Umwelt
Atomlobbyist und EU-Kommissar Oettinger zieht die Fäden zur atomaren Endlagerung
02.11.10 - Während sich Zehntausende Menschen auf die wohl größte Demonstration gegen atomare Endlagerung in Gorleben vorbereiten und nach einer repräsentativen Emnid-Umfrage vom Sonntag 80 Prozent der Deutschen diesen Widerstand für richtig halten, mischt sich der Atomlobbyist und EU-Kommissar für Energie, Günther Oettinger (CDU), in die öffentliche Diskussion ein. Oettinger kündigte an, am 3. November einen "Richtlinienentwurf" zu präsentieren, der für die EU-Staaten verbindlich vorschreibt, dass die Atommüll-Endlagerung unter Regie der EU erfolgen soll.
Demnach sind alle EU-Staaten verpflichtet, nach Inkrafttreten innerhalb von vier Jahren nationale Entsorgungs- und Zeitpläne für die Errichtung von Endlagern den Behörden in Brüssel vorzulegen. Dann erhält die EU-Kommission auch das Recht zu Sanktionen, wenn ein Mitgliedsland diese EU-Richtlinie verletzt.

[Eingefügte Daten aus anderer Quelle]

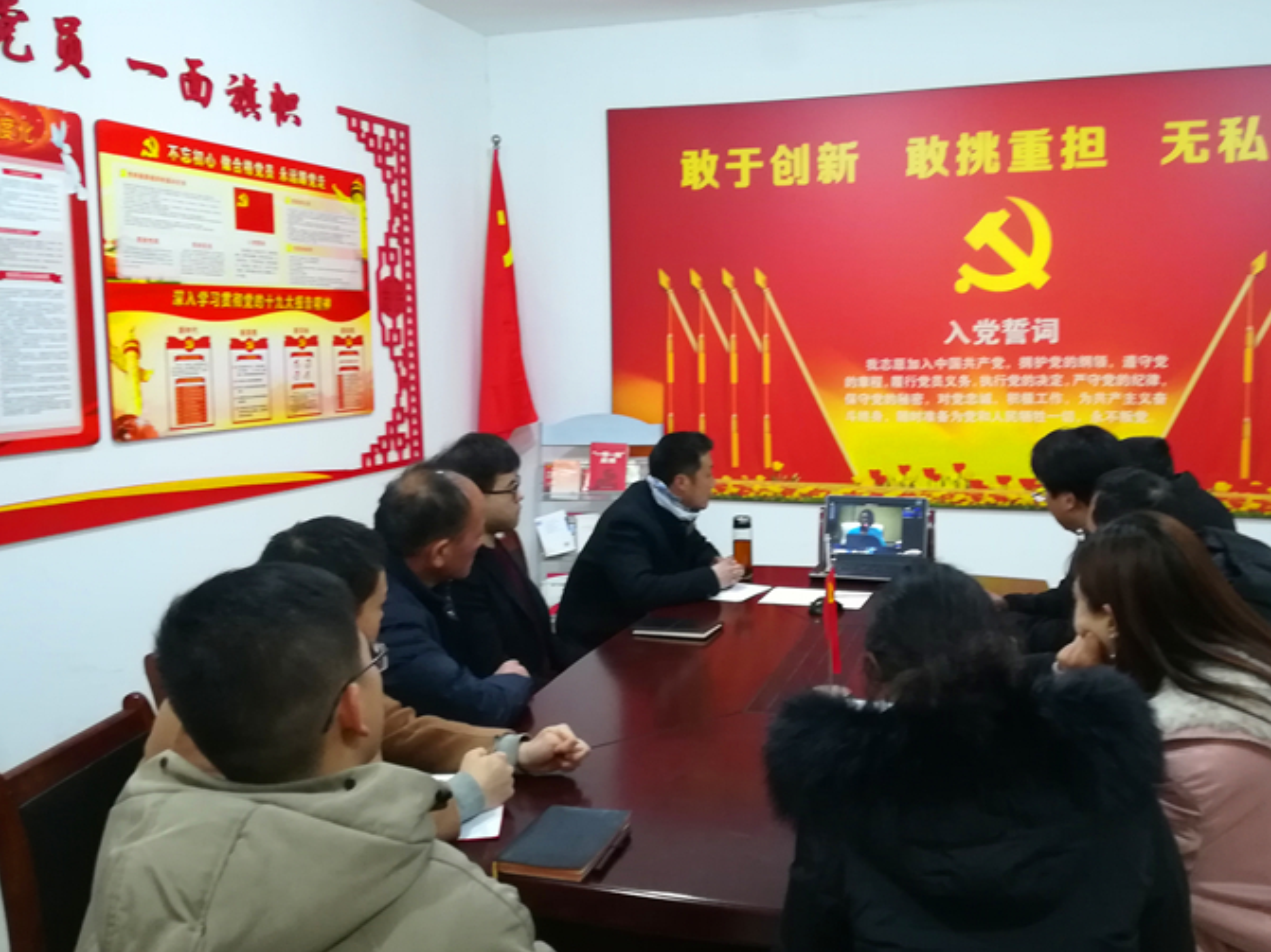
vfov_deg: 45.4
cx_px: 716
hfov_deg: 58.2
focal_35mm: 31
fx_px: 1138
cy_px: 447
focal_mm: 3.83
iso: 400
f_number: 2.2
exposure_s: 1/25
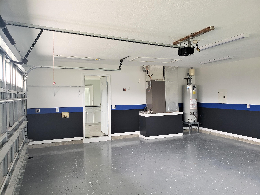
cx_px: 130
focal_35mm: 26
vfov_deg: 53.1
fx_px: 195
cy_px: 98
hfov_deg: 67.3
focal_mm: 4.3
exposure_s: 1/60
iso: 160
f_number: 2.4
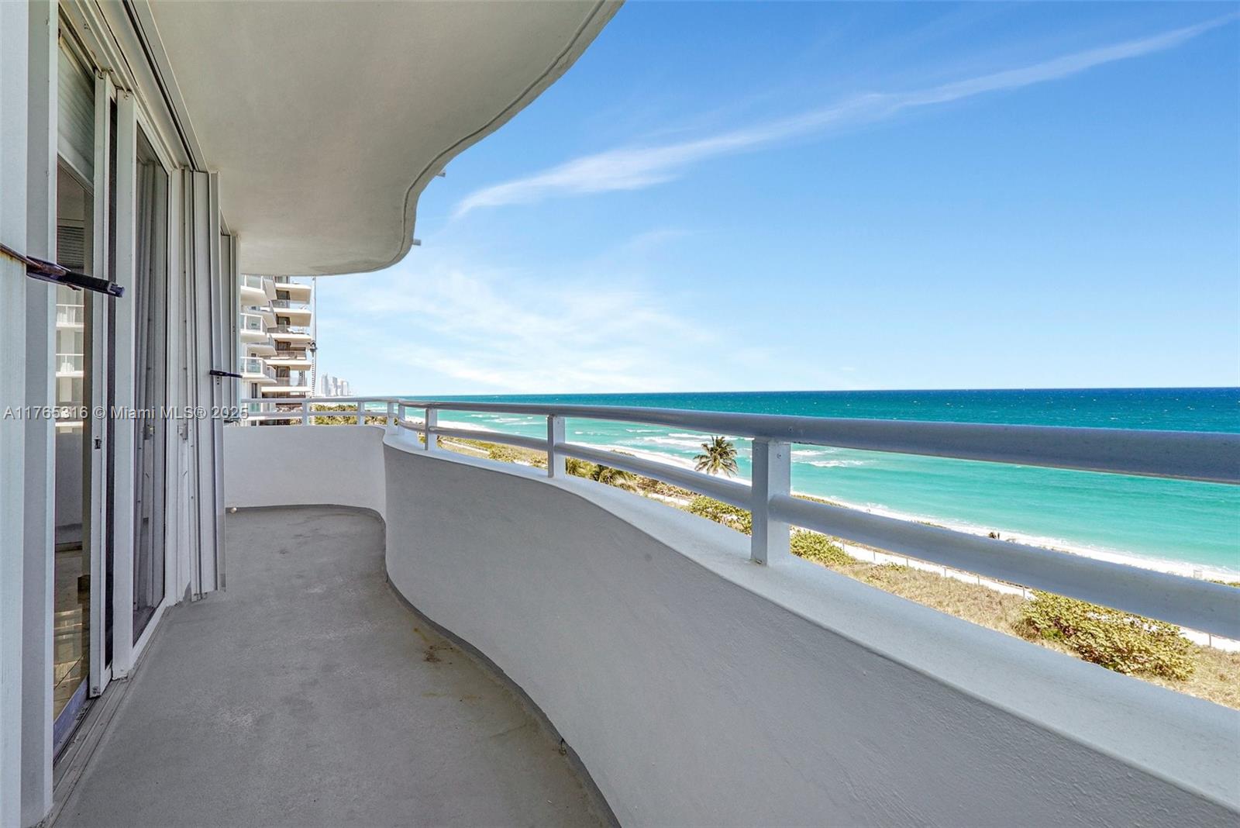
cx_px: 620
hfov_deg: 95.0
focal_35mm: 16
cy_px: 414
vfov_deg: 72.1
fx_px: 569
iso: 640
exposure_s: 1/400
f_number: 16
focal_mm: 16.5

Die internationalen Atommonopole, die alleine in 14 europäischen Staaten 140 Kernkraftwerke betreiben, erhalten durch die EU Schützenhilfe bei dem Versuch, gegen den massiven Widerstand der Bevölkerung Endlager für hochradioaktiven Atommüll zu schaffen. Günther Oettinger ist ein Mann der Atomindustrie. Am 30. September 2009, drei Tage nach der Bundestagswahl, schickte er als damaliger baden-württembergischer Ministerpräsident zusammen mit seinem hessischen Kollegen Roland Koch (CDU) das bis dahin geheim gehaltene "Strategie- und Schrittfolgepapier Kernenergie" an Bundeskanzlerin Merkel und die Parteichefs Seehofer (CSU) sowie Westerwelle (FDP).
Das war der Grundstein für die kürzlich verabschiedeten Atomgesetze und die Laufzeitverlängerung der AKWs. In dem Papier wird auch vorgeschlagen, Gorleben per "Einzellfallgesetz" (S. 24) als geeigneten Endlagerstandort festzulegen, um langwierige Verfahren zu umgehen. Das ist sogar nach dem Grundgesetz verboten (Artikel 19, Verbot des Einzelfallgesetzes).

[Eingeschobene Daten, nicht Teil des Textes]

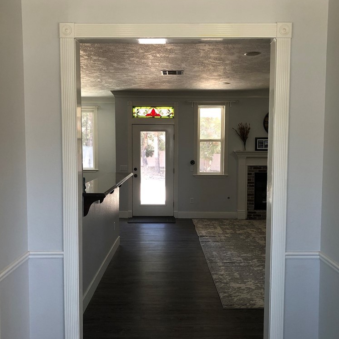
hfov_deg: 48.4
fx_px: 377
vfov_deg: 48.4
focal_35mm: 34
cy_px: 166
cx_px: 174
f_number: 1.8
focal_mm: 3.99
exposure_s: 1/40
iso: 25
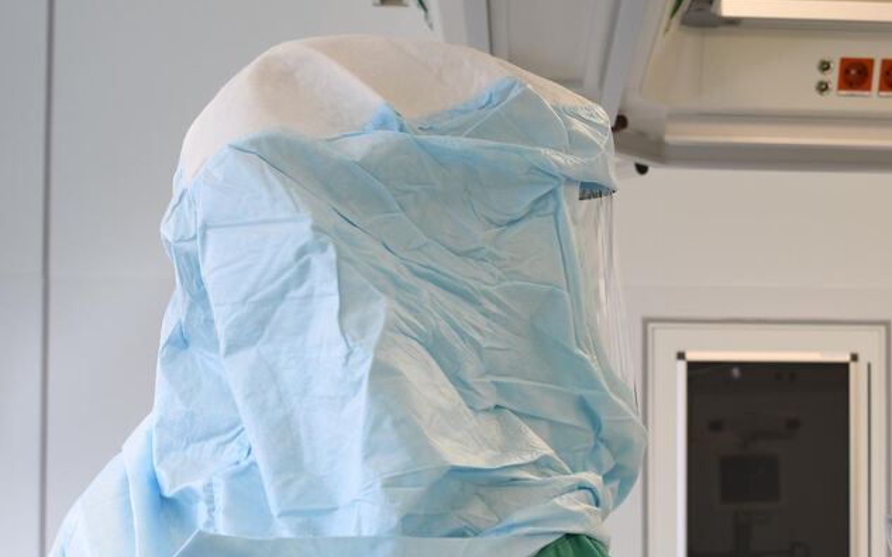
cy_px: 426
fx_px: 1409
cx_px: 676
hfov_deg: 34.3
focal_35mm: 58
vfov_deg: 22.1
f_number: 4
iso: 250
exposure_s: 1/80
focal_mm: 20
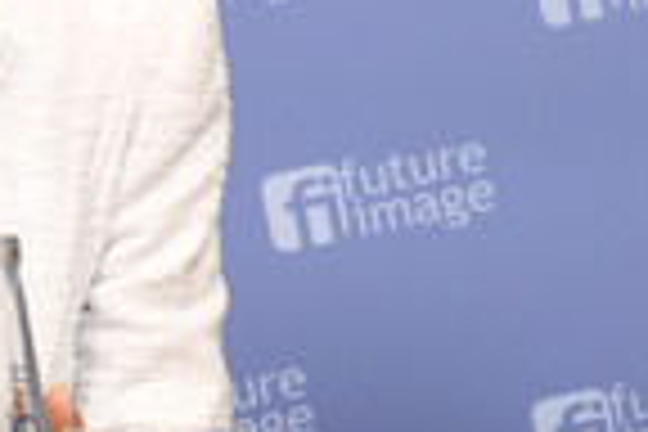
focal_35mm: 320
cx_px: -191
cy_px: 86
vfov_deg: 4.3
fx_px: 5760
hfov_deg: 6.4
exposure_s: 1/640
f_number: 5.6
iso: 3200
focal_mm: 102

Bereits vor Amtsantritt Anfang 2005 wirkte Oettinger darauf hin, dass die Oberschwäbischen Elektrizitätswerke (OEW) sich für rund 800 Millionen Euro 45 Prozent der Anteile an Deutschlands drittgrößtem Energiekonzern EnBw sicherten. Träger der OEW sind neun Landkreise, die damit neben dem französischen Staatskonzern EdF Hauptaktionär bei EnBw wurden. EnBw ist unter anderem Betreiber von Neckarwestheim 1, dem zweitältesten, störanfälligsten Reaktor in Deutschland.
Im Jahr 2007 bezog EnBw nach internen Unterlagen, die Greenpeace veröffentlichen konnte, führende CDU-Politiker wie Oettinger, den damaligen Bundeswirtschaftsminister Michael Glos und Fraktionschef Volker Kauder in seine Strategie ein, durch gezielte Drosselung der Stromproduktion auf jeden Fall eine Verlängerung der Laufzeit bis 2010 zu ermöglichen (das Kernkraftwerk hätte Mitte Juli 2009 abgeschaltet werden müssen). Neckarwestheim ist bis heute nicht stillgelegt.

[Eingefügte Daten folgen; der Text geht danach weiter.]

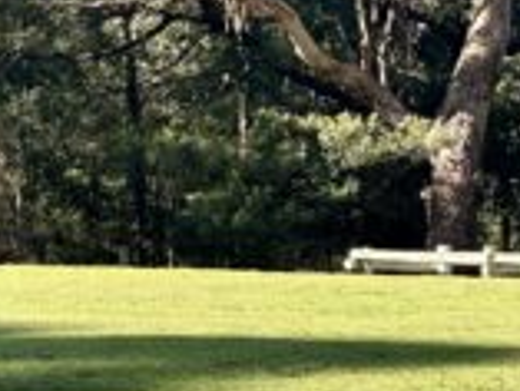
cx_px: -202
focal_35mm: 286
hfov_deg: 6.8
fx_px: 4300
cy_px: 205
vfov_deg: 5.2
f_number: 2.8
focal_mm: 9
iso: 32
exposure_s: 1/162
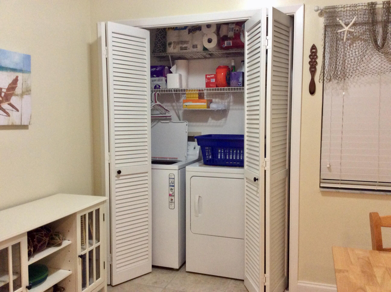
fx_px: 361
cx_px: 196
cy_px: 146
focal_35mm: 32
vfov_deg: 44.1
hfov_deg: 56.9
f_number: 2.4
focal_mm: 3.3
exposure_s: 1/24
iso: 160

Im "Atomkonsens" des Jahres 2000 ist festgelegt, wie viel Strom die deutschen AKW noch produzieren dürfen. Produziert ein AKW weniger Strom als normal, so verlängert sich die Laufzeit. Die Stromproduktion in Neckarwestheim wurde von 6,3 Terrawattstunden Strom 2006 auf 3,8 Terrawattstunden im Jahr 2008 gesenkt. Oettinger sitzt übrigens auch im "Kuratorium" des Basketball-Bundesligisten Ludwigsburg, der vom Energiekonzern EnBW gesponsort wird. Ein EnBW-Vorstand sitzt mit Oettinger im Kuratorium. Ein Schelm, wer Böses dabei denkt ...
Auf zur Demonstration am kommenden Samstag also - von 13 bis 16 Uhr findet vor den Toren Dannenbergs die Kundgebung statt. X-tausendfacher aktiver Widerstand gegen die mörderische Atompolitik ist das Gebot der Stunde!